AIM OF THE EXERCISE >> From the items below, return word for word every line from the one containing "## **🧠 Entity" up to and including the one containing "LinkedIn, company directory)".
************
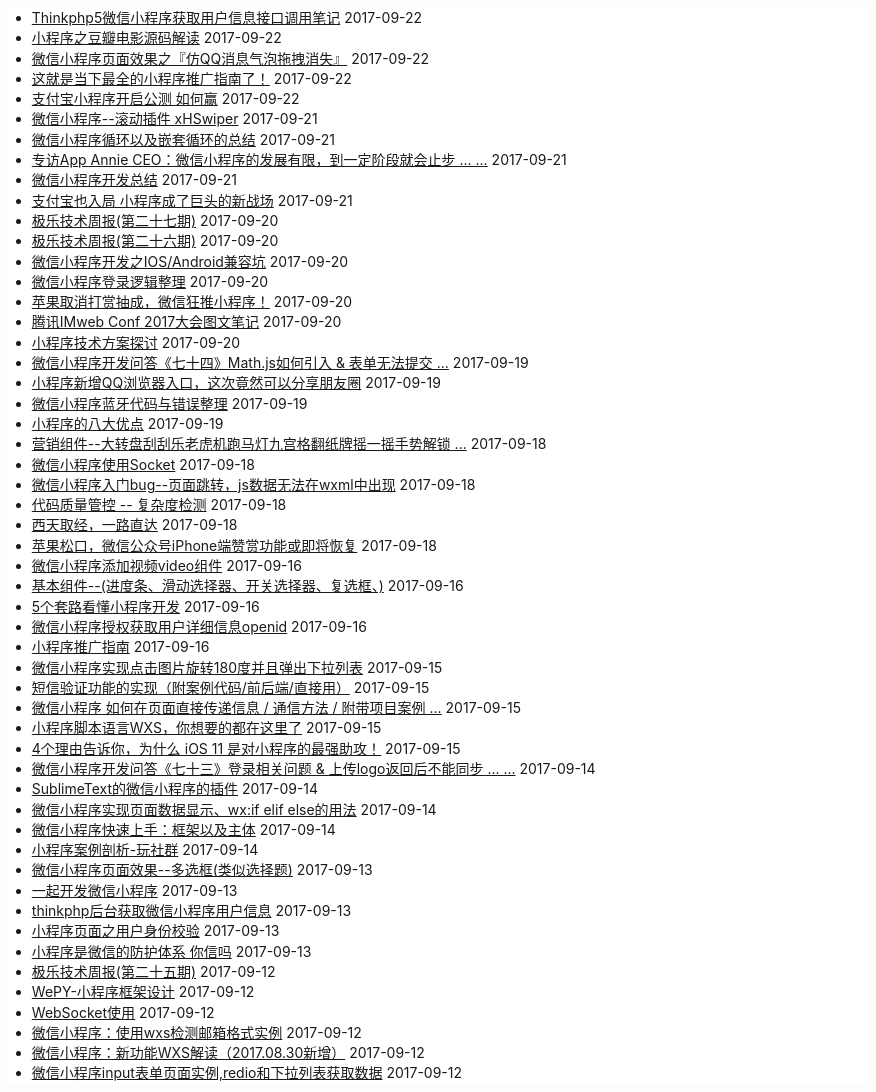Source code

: - [Thinkphp5微信小程序获取用户信息接口调用笔记](http://www.wxapp-union.com/portal.php?mod=view&aid=3050) 2017-09-22
- [小程序之豆瓣电影源码解读](http://www.wxapp-union.com/portal.php?mod=view&aid=3049) 2017-09-22
- [微信小程序页面效果之『仿QQ消息气泡拖拽消失』](http://www.wxapp-union.com/portal.php?mod=view&aid=3048) 2017-09-22
- [这就是当下最全的小程序推广指南了！](http://www.wxapp-union.com/portal.php?mod=view&aid=3047) 2017-09-22
- [支付宝小程序开启公测 如何赢](http://www.wxapp-union.com/portal.php?mod=view&aid=3046) 2017-09-22
- [微信小程序--滚动插件 xHSwiper](http://www.wxapp-union.com/portal.php?mod=view&aid=3045) 2017-09-21
- [微信小程序循环以及嵌套循环的总结](http://www.wxapp-union.com/portal.php?mod=view&aid=3044) 2017-09-21
- [专访App Annie CEO：微信小程序的发展有限，到一定阶段就会止步 ... ...](http://www.wxapp-union.com/portal.php?mod=view&aid=3043) 2017-09-21
- [微信小程序开发总结](http://www.wxapp-union.com/portal.php?mod=view&aid=3042) 2017-09-21
- [支付宝也入局 小程序成了巨头的新战场](http://www.wxapp-union.com/portal.php?mod=view&aid=3041) 2017-09-21
- [极乐技术周报(第二十七期)](http://www.wxapp-union.com/portal.php?mod=view&aid=3040) 2017-09-20
- [极乐技术周报(第二十六期)](http://www.wxapp-union.com/portal.php?mod=view&aid=3039) 2017-09-20
- [微信小程序开发之IOS/Android兼容坑](http://www.wxapp-union.com/portal.php?mod=view&aid=3037) 2017-09-20
- [微信小程序登录逻辑整理](http://www.wxapp-union.com/portal.php?mod=view&aid=3036) 2017-09-20
- [苹果取消打赏抽成，微信狂推小程序！](http://www.wxapp-union.com/portal.php?mod=view&aid=3035) 2017-09-20
- [腾讯IMweb Conf 2017大会图文笔记](http://www.wxapp-union.com/portal.php?mod=view&aid=3038) 2017-09-20
- [小程序技术方案探讨](http://www.wxapp-union.com/portal.php?mod=view&aid=3034) 2017-09-20
- [微信小程序开发问答《七十四》Math.js如何引入 & 表单无法提交 ...](http://www.wxapp-union.com/portal.php?mod=view&aid=3031) 2017-09-19
- [小程序新增QQ浏览器入口，这次竟然可以分享朋友圈](http://www.wxapp-union.com/portal.php?mod=view&aid=3030) 2017-09-19
- [微信小程序蓝牙代码与错误整理](http://www.wxapp-union.com/portal.php?mod=view&aid=3032) 2017-09-19
- [小程序的八大优点](http://www.wxapp-union.com/portal.php?mod=view&aid=3033) 2017-09-19
- [营销组件--大转盘刮刮乐老虎机跑马灯九宫格翻纸牌摇一摇手势解锁 ...](http://www.wxapp-union.com/portal.php?mod=view&aid=3029) 2017-09-18
- [微信小程序使用Socket](http://www.wxapp-union.com/portal.php?mod=view&aid=3028) 2017-09-18
- [微信小程序入门bug--页面跳转，js数据无法在wxml中出现](http://www.wxapp-union.com/portal.php?mod=view&aid=3027) 2017-09-18
- [代码质量管控 -- 复杂度检测](http://www.wxapp-union.com/portal.php?mod=view&aid=3026) 2017-09-18
- [西天取经，一路直达](http://www.wxapp-union.com/portal.php?mod=view&aid=3025) 2017-09-18
- [苹果松口，微信公众号iPhone端赞赏功能或即将恢复](http://www.wxapp-union.com/portal.php?mod=view&aid=3024) 2017-09-18
- [微信小程序添加视频video组件](http://www.wxapp-union.com/portal.php?mod=view&aid=3022) 2017-09-16
- [基本组件--(进度条、滑动选择器、开关选择器、复选框、)](http://www.wxapp-union.com/portal.php?mod=view&aid=3023) 2017-09-16
- [5个套路看懂小程序开发](http://www.wxapp-union.com/portal.php?mod=view&aid=3019) 2017-09-16
- [微信小程序授权获取用户详细信息openid](http://www.wxapp-union.com/portal.php?mod=view&aid=3021) 2017-09-16
- [小程序推广指南](http://www.wxapp-union.com/portal.php?mod=view&aid=3020) 2017-09-16
- [微信小程序实现点击图片旋转180度并且弹出下拉列表](http://www.wxapp-union.com/portal.php?mod=view&aid=3016) 2017-09-15
- [短信验证功能的实现（附案例代码/前后端/直接用）](http://www.wxapp-union.com/portal.php?mod=view&aid=3018) 2017-09-15
- [微信小程序 如何在页面直接传递信息 / 通信方法 / 附带项目案例 ...](http://www.wxapp-union.com/portal.php?mod=view&aid=3017) 2017-09-15
- [小程序脚本语言WXS，你想要的都在这里了](http://www.wxapp-union.com/portal.php?mod=view&aid=3015) 2017-09-15
- [4个理由告诉你，为什么 iOS 11 是对小程序的最强助攻！](http://www.wxapp-union.com/portal.php?mod=view&aid=3014) 2017-09-15
- [微信小程序开发问答《七十三》登录相关问题 & 上传logo返回后不能同步 ... ...](http://www.wxapp-union.com/portal.php?mod=view&aid=3009) 2017-09-14
- [SublimeText的微信小程序的插件](http://www.wxapp-union.com/portal.php?mod=view&aid=3013) 2017-09-14
- [微信小程序实现页面数据显示、wx:if elif else的用法](http://www.wxapp-union.com/portal.php?mod=view&aid=3012) 2017-09-14
- [微信小程序快速上手：框架以及主体](http://www.wxapp-union.com/portal.php?mod=view&aid=3011) 2017-09-14
- [小程序案例剖析-玩社群](http://www.wxapp-union.com/portal.php?mod=view&aid=3010) 2017-09-14
- [微信小程序页面效果--多选框(类似选择题)](http://www.wxapp-union.com/portal.php?mod=view&aid=3007) 2017-09-13
- [一起开发微信小程序](http://www.wxapp-union.com/portal.php?mod=view&aid=3006) 2017-09-13
- [thinkphp后台获取微信小程序用户信息](http://www.wxapp-union.com/portal.php?mod=view&aid=3005) 2017-09-13
- [小程序页面之用户身份校验](http://www.wxapp-union.com/portal.php?mod=view&aid=3004) 2017-09-13
- [小程序是微信的防护体系 你信吗](http://www.wxapp-union.com/portal.php?mod=view&aid=3003) 2017-09-13
- [极乐技术周报(第二十五期)](http://www.wxapp-union.com/portal.php?mod=view&aid=3002) 2017-09-12
- [WePY-小程序框架设计](http://www.wxapp-union.com/portal.php?mod=view&aid=3000) 2017-09-12
- [WebSocket使用](http://www.wxapp-union.com/portal.php?mod=view&aid=2996) 2017-09-12
- [微信小程序：使用wxs检测邮箱格式实例](http://www.wxapp-union.com/portal.php?mod=view&aid=2998) 2017-09-12
- [微信小程序：新功能WXS解读（2017.08.30新增）](http://www.wxapp-union.com/portal.php?mod=view&aid=2997) 2017-09-12
- [微信小程序input表单页面实例,redio和下拉列表获取数据](http://www.wxapp-union.com/portal.php?mod=view&aid=3001) 2017-09-12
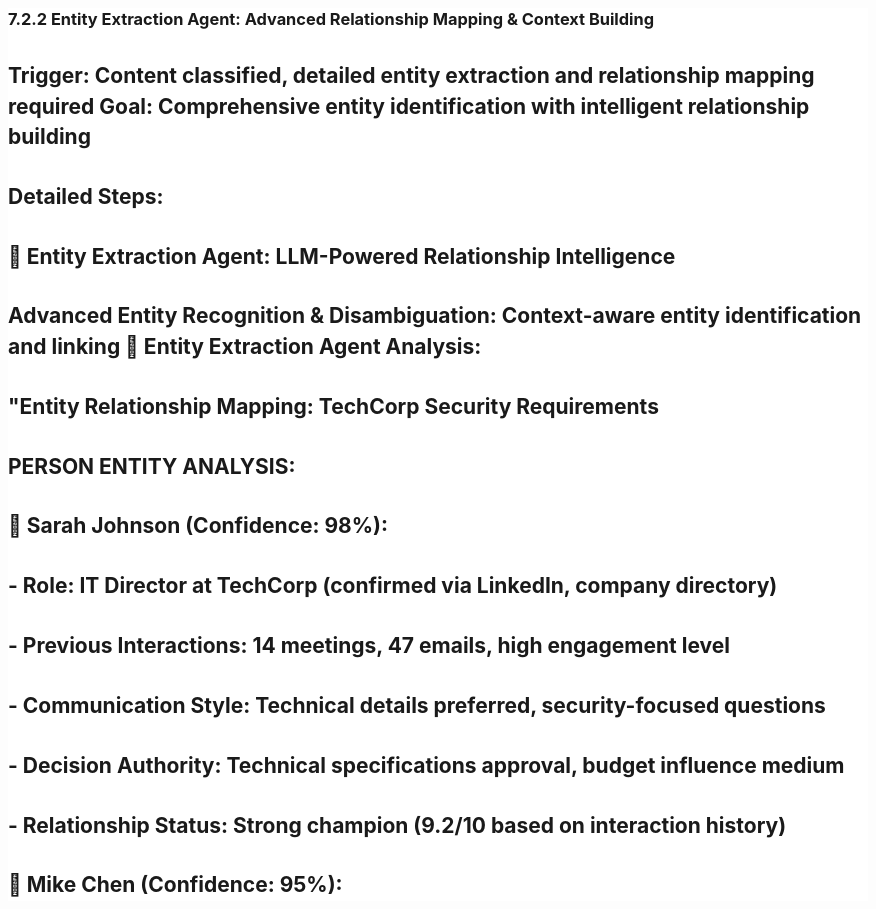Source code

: ### **7.2.2 Entity Extraction Agent: Advanced Relationship Mapping & Context Building**

## **Trigger:** Content classified, detailed entity extraction and relationship mapping required  **Goal:** Comprehensive entity identification with intelligent relationship building

## **Detailed Steps:**

## **🧠 Entity Extraction Agent: LLM-Powered Relationship Intelligence**

## **Advanced Entity Recognition & Disambiguation:** Context-aware entity identification and linking  🤖 Entity Extraction Agent Analysis:

## "Entity Relationship Mapping: TechCorp Security Requirements

##  

##  PERSON ENTITY ANALYSIS:

##  🧑 Sarah Johnson (Confidence: 98%):

##  \- Role: IT Director at TechCorp (confirmed via LinkedIn, company directory)

##  \- Previous Interactions: 14 meetings, 47 emails, high engagement level

##  \- Communication Style: Technical details preferred, security-focused questions

##  \- Decision Authority: Technical specifications approval, budget influence medium

##  \- Relationship Status: Strong champion (9.2/10 based on interaction history)

##  

##  🧑 Mike Chen (Confidence: 95%):
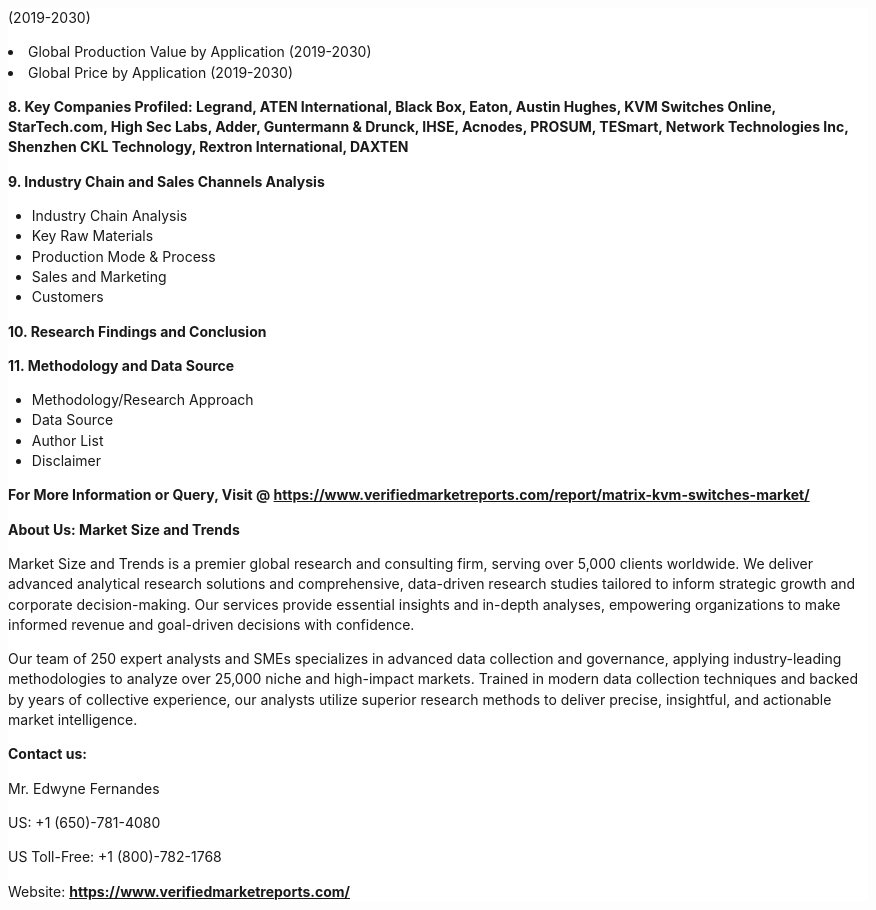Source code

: (2019-2030)</li><li>Global Production Value by Application (2019-2030)</li><li>Global Price by Application (2019-2030)</li></ul><p><strong>8. Key Companies Profiled: Legrand, ATEN International, Black Box, Eaton, Austin Hughes, KVM Switches Online, StarTech.com, High Sec Labs, Adder, Guntermann & Drunck, IHSE, Acnodes, PROSUM, TESmart, Network Technologies Inc, Shenzhen CKL Technology, Rextron International, DAXTEN</strong></p><p><strong>9. Industry Chain and Sales Channels Analysis</strong></p><ul><li>Industry Chain Analysis</li><li>Key Raw Materials</li><li>Production Mode &amp; Process</li><li>Sales and Marketing</li><li>Customers</li></ul><p><strong>10. Research Findings and Conclusion</strong></p><p><strong>11. Methodology and Data Source</strong></p><ul><li>Methodology/Research Approach</li><li>Data Source</li><li>Author List</li><li>Disclaimer</li></ul></p><p><strong>For More Information or Query, Visit @ <a href="https://www.verifiedmarketreports.com/report/matrix-kvm-switches-market/">https://www.verifiedmarketreports.com/report/matrix-kvm-switches-market/</a></strong></p><p><strong>About Us: Market Size and Trends</strong></p><p>Market Size and Trends is a premier global research and consulting firm, serving over 5,000 clients worldwide. We deliver advanced analytical research solutions and comprehensive, data-driven research studies tailored to inform strategic growth and corporate decision-making. Our services provide essential insights and in-depth analyses, empowering organizations to make informed revenue and goal-driven decisions with confidence.</p><p>Our team of 250 expert analysts and SMEs specializes in advanced data collection and governance, applying industry-leading methodologies to analyze over 25,000 niche and high-impact markets. Trained in modern data collection techniques and backed by years of collective experience, our analysts utilize superior research methods to deliver precise, insightful, and actionable market intelligence.</p><p><strong>Contact us:</strong></p><p>Mr. Edwyne Fernandes</p><p>US: +1 (650)-781-4080</p><p>US Toll-Free: +1 (800)-782-1768</p><p>Website: <strong><a href="https://www.verifiedmarketreports.com/">https://www.verifiedmarketreports.com/</a></strong></p>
************
EXERCISE RESPONSE >>
## **🧠 Entity Extraction Agent: LLM-Powered Relationship Intelligence**

## **Advanced Entity Recognition & Disambiguation:** Context-aware entity identification and linking  🤖 Entity Extraction Agent Analysis:

## "Entity Relationship Mapping: TechCorp Security Requirements

##  

##  PERSON ENTITY ANALYSIS:

##  🧑 Sarah Johnson (Confidence: 98%):

##  \- Role: IT Director at TechCorp (confirmed via LinkedIn, company directory)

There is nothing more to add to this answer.